Illustration by Brett Lamb/Torontoist.
Torontoist is ending the year by naming our Heroes and Villains—Toronto’s very best and very worst people, places, and things over the past twelve months. From December 13–17: the Villains! From December 20–24, the Heroes! And, from December 27–30, you can vote for Toronto’s Superhero and Supervillain of the year.
Torontoist’s Heroes of any given year are typically those shining individuals or institutions whose accomplishments involve community building, progressive development, infrastructure improvement, and the other various forms of civic-mindedness which we so value. This year, we have a rare opportunity to get downright literal with the notion of heroism for one particular candidate: a guy who actually went out and actually fought crime.
Naturally, this isn’t a matter of capes and utility belts, but rather the actions of one brave dude during a particularly shameful time for Toronto. The G20 brought out the worst in our city across the board—we saw our police force transformed into an obfuscating martial goon squad, while other masked opportunists set about smashing with impunity. Many watched in shock and horror as our leaders lied to us, our quote-unquote protectors attacked us, and our supposed peers disappointed us. With the city split by chaos, it felt impossible to have an opinion on events without immediately being branded either a fascist or an anarchist.

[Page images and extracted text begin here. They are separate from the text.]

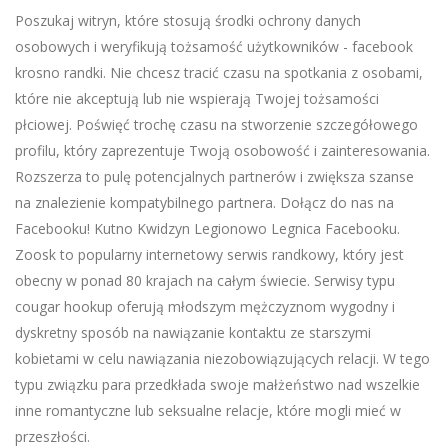
Poszukaj witryn, które stosują środki ochrony danych
osobowych i weryfikują tożsamość użytkowników - facebook
krosno randki. Nie chcesz tracić czasu na spotkania z osobami,
które nie akceptują lub nie wspierają Twojej tożsamości
płciowej. Poświęć trochę czasu na stworzenie szczegółowego
profilu, który zaprezentuje Twoją osobowość i zainteresowania.
Rozszerza to pulę potencjalnych partnerów i zwiększa szanse
na znalezienie kompatybilnego partnera. Dołącz do nas na
Facebooku! Kutno Kwidzyn Legionowo Legnica Facebooku.
Zoosk to popularny internetowy serwis randkowy, który jest
obecny w ponad 80 krajach na całym świecie. Serwisy typu
cougar hookup oferują młodszym mężczyznom wygodny i
dyskretny sposób na nawiązanie kontaktu ze starszymi
kobietami w celu nawiązania niezobowiązujących relacji. W tego
typu związku para przedkłada swoje małżeństwo nad wszelkie
inne romantyczne lub seksualne relacje, które mogli mieć w
przeszłości.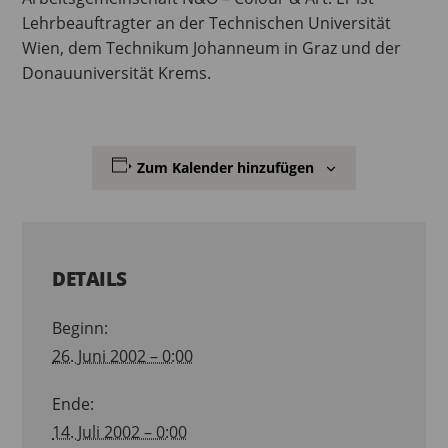
Lehrbeauftragter an der Technischen Universität
Wien, dem Technikum Johanneum in Graz und der
Donauuniversität Krems.
Zum Kalender hinzufügen
DETAILS
Beginn:
26. Juni 2002 – 0:00
Ende:
14. Juli 2002 – 0:00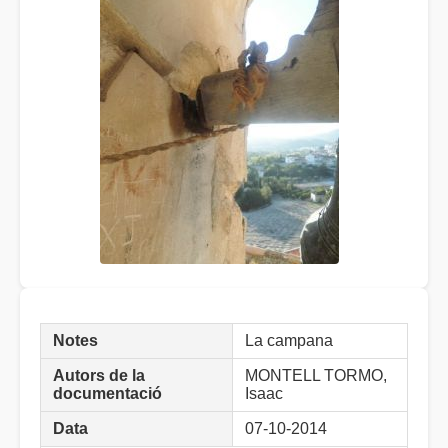
Notes
La campana
Autors de la
MONTELL TORMO,
documentació
Isaac
Data
07-10-2014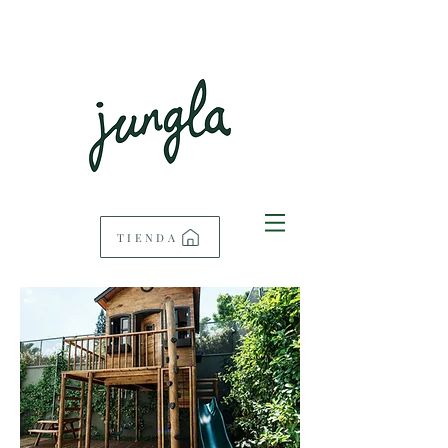
TIENDA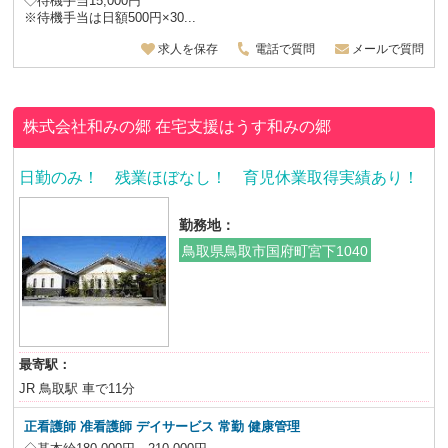
◇待機手当15,000円
※待機手当は日額500円×30...
求人を保存
電話で質問
メールで質問
株式会社和みの郷
在宅支援はうす和みの郷
日勤のみ！ 残業ほぼなし！ 育児休業取得実績あり！
勤務地：
鳥取県鳥取市国府町宮下1040
最寄駅：
JR 鳥取駅 車で11分
正看護師 准看護師 デイサービス 常勤 健康管理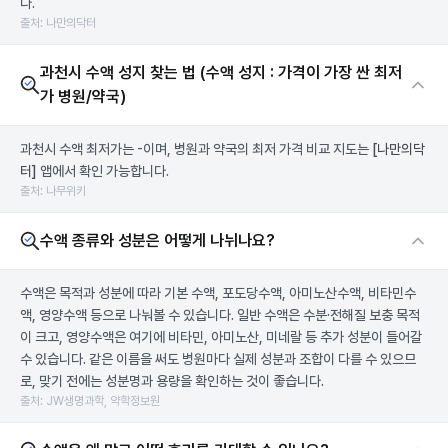
다.
출처: 나만의닥터
과천시 수액 성지 찾는 법 (수액 성지 : 가격이 가장 싼 최저
가 병원/약국)
과천시 수액 최저가는 -이며, 병원과 약국의 최저 가격 비교 지도는
[나만의닥
터]
앱에서 확인 가능합니다.
출처: 나무위키
수액 종류와 성분은 어떻게 나뉘나요?
수액은 목적과 성분에 따라 기본 수액, 포도당수액, 아미노산수액, 비타민수
액, 영양수액 등으로 나눠볼 수 있습니다. 일반 수액은 수분·전해질 보충 목적
이 크고, 영양수액은 여기에 비타민, 아미노산, 미네랄 등 추가 성분이 들어갈
수 있습니다. 같은 이름을 써도 병원마다 실제 성분과 조합이 다를 수 있으므
로, 맞기 전에는 성분명과 용량을 확인하는 것이 좋습니다.
출처: JW생명과학, 약학정보원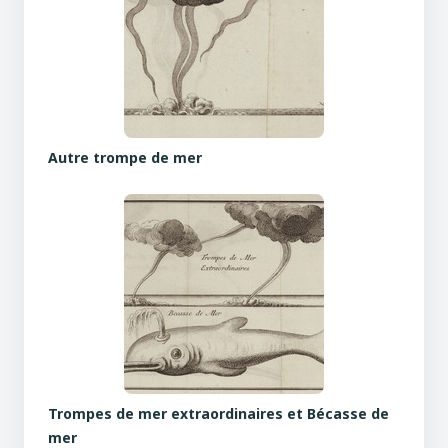
Autre trompe de mer
Trompes de mer extraordinaires et Bécasse de
mer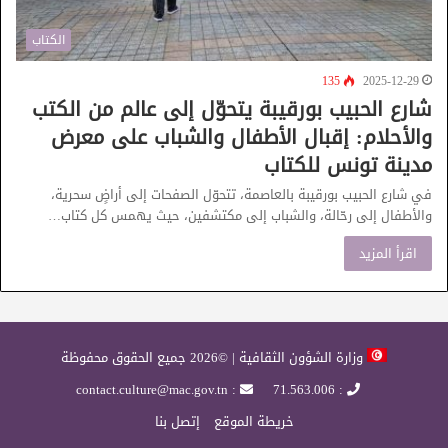
الكتاب
135
2025-12-29
شارع الحبيب بورقيبة يتحوّل إلى عالم من الكتب
والأحلام: إقبال الأطفال والشباب على معرض
مدينة تونس للكتاب
في شارع الحبيب بورقيبة بالعاصمة، تتحوّل الصفحات إلى أراضٍ سحرية،
والأطفال إلى رحّالة، والشباب إلى مكتشفين، حيث يهمس كل كتاب…
اقرأ المزيد
وزارة الشؤون الثقافية | ©2026 جميع الحقوق محفوظة
: contact.culture@mac.gov.tn
: 71.563.006
خريطة الموقع
إتصل بنا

It seemed that Toronto would be doomed to burn, along with our collective morality, when a glimmer of hope appeared on YouTube, shot by local writer Corey Surge. The seventeen-second clip showed a masked man taking goods from a smashed Bell store on Yonge Street, only to be taken down by a passing samaritan. While the act of vigilantism was moderately thrilling in a comic book sort of way, what really struck a chord with viewers was the manner of the mystery hero’s interference. He didn’t see the event as an excuse to beat on a kid—lord knows we saw enough of that elsewhere—but instead disarmed the bemused criminal as gently as possible, lowering his foe to the ground in a firm headlock, rescuing the merchandise, and releasing the hangdog thief with a firm admonishment: “Don’t steal!”
Don’t steal, indeed.
Across the city, and likely beyond, viewers gave a triumphant fistpump at the voice of rationality in a sea of mayhem, a simple phrase that echoed our plea for order. Skeptics scoffed at the prospect of virtue, professing that the mystery man was probably just another would-be jackboot out to crack some skulls. But doubts were dispelled when Torontoist tracked the hero down for an interview. It turned out the man of the hour was Roger Reis, a Bank of Montreal employee who found himself in the thick of things by sheer chance. What’s more, he was a thoughtful and articulate guy, identifying with both sides of the ideological divide and professing an earnest desire to minimize damage to the city as they clashed.
A single rescued smart phone may have a relatively low intrinsic value on the scale of heroism, but Reis’s actions gave us hope when we had next to none. On those few days at the end of June, Toronto could’ve used a lot more people like him.